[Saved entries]
______

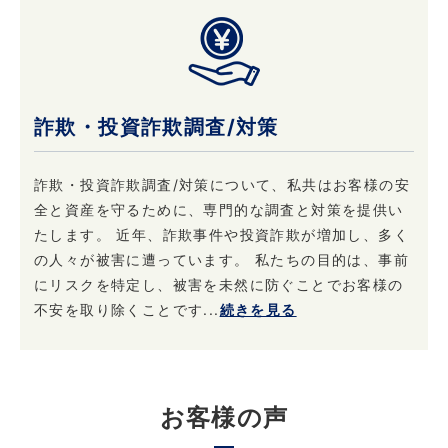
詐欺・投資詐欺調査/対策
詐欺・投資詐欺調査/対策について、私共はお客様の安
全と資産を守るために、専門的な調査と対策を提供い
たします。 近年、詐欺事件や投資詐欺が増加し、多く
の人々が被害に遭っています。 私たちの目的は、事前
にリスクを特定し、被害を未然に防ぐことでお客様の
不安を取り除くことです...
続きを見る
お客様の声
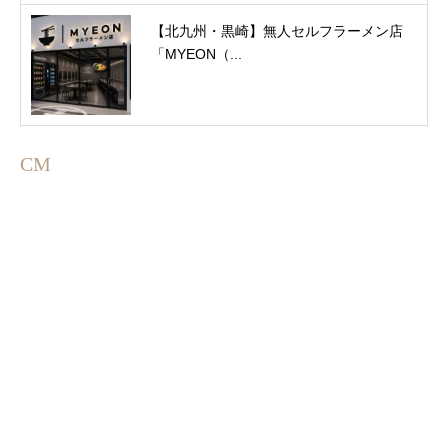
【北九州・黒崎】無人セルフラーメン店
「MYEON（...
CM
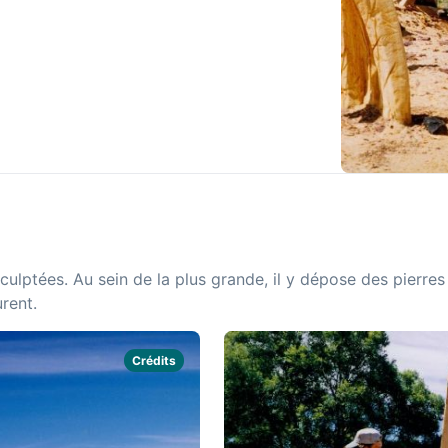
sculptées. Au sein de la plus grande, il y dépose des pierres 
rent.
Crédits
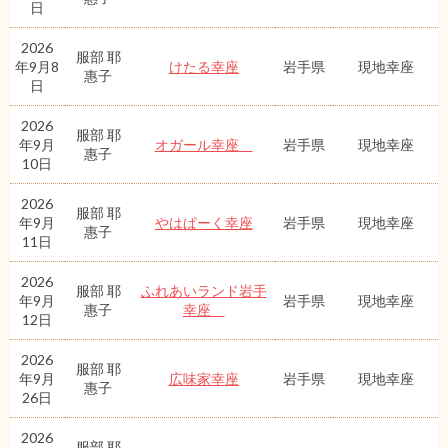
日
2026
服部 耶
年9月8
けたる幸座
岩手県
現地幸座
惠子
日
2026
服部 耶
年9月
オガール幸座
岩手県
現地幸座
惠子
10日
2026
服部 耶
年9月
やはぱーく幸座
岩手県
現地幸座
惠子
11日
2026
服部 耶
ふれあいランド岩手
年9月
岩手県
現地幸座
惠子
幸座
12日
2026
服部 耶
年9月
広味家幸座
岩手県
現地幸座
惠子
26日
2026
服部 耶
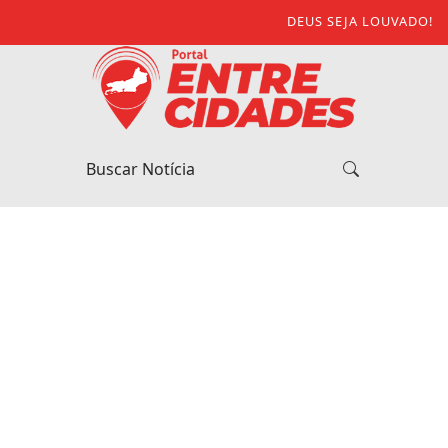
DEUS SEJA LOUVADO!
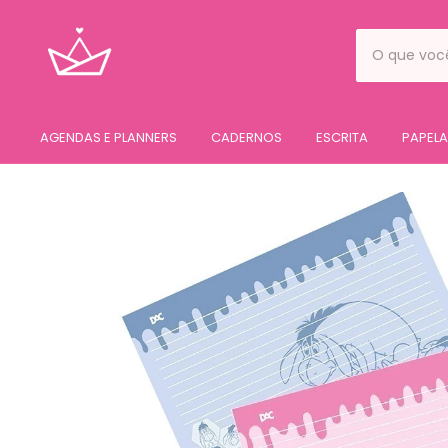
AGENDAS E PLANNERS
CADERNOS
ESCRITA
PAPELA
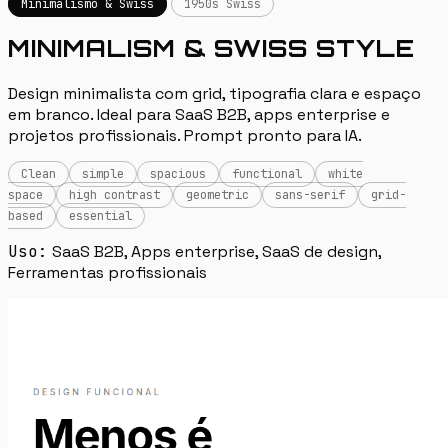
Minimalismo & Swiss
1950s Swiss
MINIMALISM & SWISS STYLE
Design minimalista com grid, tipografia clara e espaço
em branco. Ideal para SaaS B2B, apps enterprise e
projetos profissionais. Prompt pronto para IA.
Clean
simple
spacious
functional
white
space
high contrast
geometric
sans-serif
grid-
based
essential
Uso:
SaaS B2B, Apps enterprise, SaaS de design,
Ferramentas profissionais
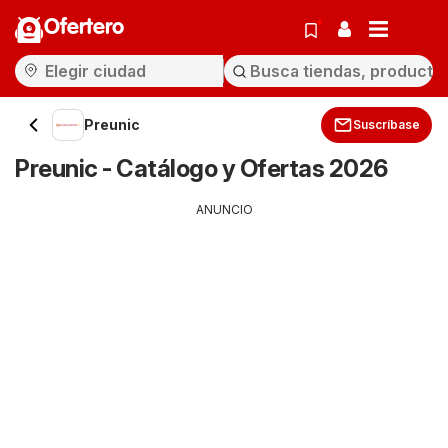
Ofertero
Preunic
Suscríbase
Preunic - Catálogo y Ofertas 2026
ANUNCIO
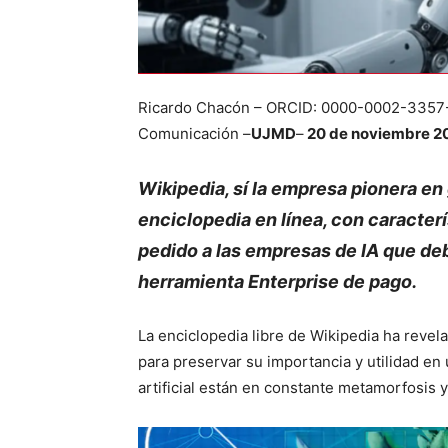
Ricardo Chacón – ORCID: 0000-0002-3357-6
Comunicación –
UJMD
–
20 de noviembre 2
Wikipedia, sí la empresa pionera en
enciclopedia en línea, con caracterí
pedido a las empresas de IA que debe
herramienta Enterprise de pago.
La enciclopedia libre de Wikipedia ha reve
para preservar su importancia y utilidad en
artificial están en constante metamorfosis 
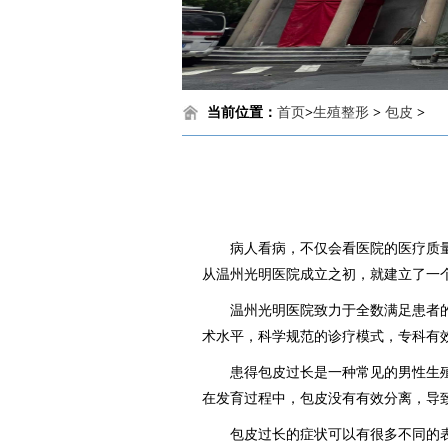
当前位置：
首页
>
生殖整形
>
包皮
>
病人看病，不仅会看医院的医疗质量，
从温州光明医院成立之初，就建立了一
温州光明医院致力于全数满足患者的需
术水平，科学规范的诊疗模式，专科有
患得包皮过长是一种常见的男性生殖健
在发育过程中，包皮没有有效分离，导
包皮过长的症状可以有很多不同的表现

______

What the exercise asks: Repeat all the records exactly, images excluded.

Answer to this task:
詐欺・投資詐欺調査/対策
詐欺・投資詐欺調査/対策について、私共はお客様の安
全と資産を守るために、専門的な調査と対策を提供い
たします。 近年、詐欺事件や投資詐欺が増加し、多く
の人々が被害に遭っています。 私たちの目的は、事前
にリスクを特定し、被害を未然に防ぐことでお客様の
不安を取り除くことです...
続きを見る
お客様の声
【北九州・黒崎】無人セルフラーメン店
「MYEON（...
CM
sculptées. Au sein de la plus grande, il y dépose des pierres 
rent.
Crédits
日
2026
服部 耶
年9月8
けたる幸座
岩手県
現地幸座
惠子
日
2026
服部 耶
年9月
オガール幸座
岩手県
現地幸座
惠子
10日
2026
服部 耶
年9月
やはぱーく幸座
岩手県
現地幸座
惠子
11日
2026
服部 耶
ふれあいランド岩手
年9月
岩手県
現地幸座
惠子
幸座
12日
2026
服部 耶
年9月
広味家幸座
岩手県
現地幸座
惠子
26日
2026
服部 耶
DEUS SEJA LOUVADO!
AGENDAS E PLANNERS
CADERNOS
ESCRITA
PAPELA
Minimalismo & Swiss
1950s Swiss
MINIMALISM & SWISS STYLE
Design minimalista com grid, tipografia clara e espaço
em branco. Ideal para SaaS B2B, apps enterprise e
projetos profissionais. Prompt pronto para IA.
Clean
simple
spacious
functional
white
space
high contrast
geometric
sans-serif
grid-
based
essential
Uso:
SaaS B2B, Apps enterprise, SaaS de design,
Ferramentas profissionais
Ofertero
Preunic
Suscríbase
Preunic - Catálogo y Ofertas 2026
ANUNCIO
Ricardo Chacón – ORCID: 0000-0002-3357-6
Comunicación –
UJMD
–
20 de noviembre 2
Wikipedia, sí la empresa pionera en
enciclopedia en línea, con caracterí
pedido a las empresas de IA que debe
herramienta Enterprise de pago.
La enciclopedia libre de Wikipedia ha reve
para preservar su importancia y utilidad en
artificial están en constante metamorfosis 
当前位置：
首页
>
生殖整形
>
包皮
>
病人看病，不仅会看医院的医疗质量，
从温州光明医院成立之初，就建立了一
温州光明医院致力于全数满足患者的需
术水平，科学规范的诊疗模式，专科有
患得包皮过长是一种常见的男性生殖健
在发育过程中，包皮没有有效分离，导
包皮过长的症状可以有很多不同的表现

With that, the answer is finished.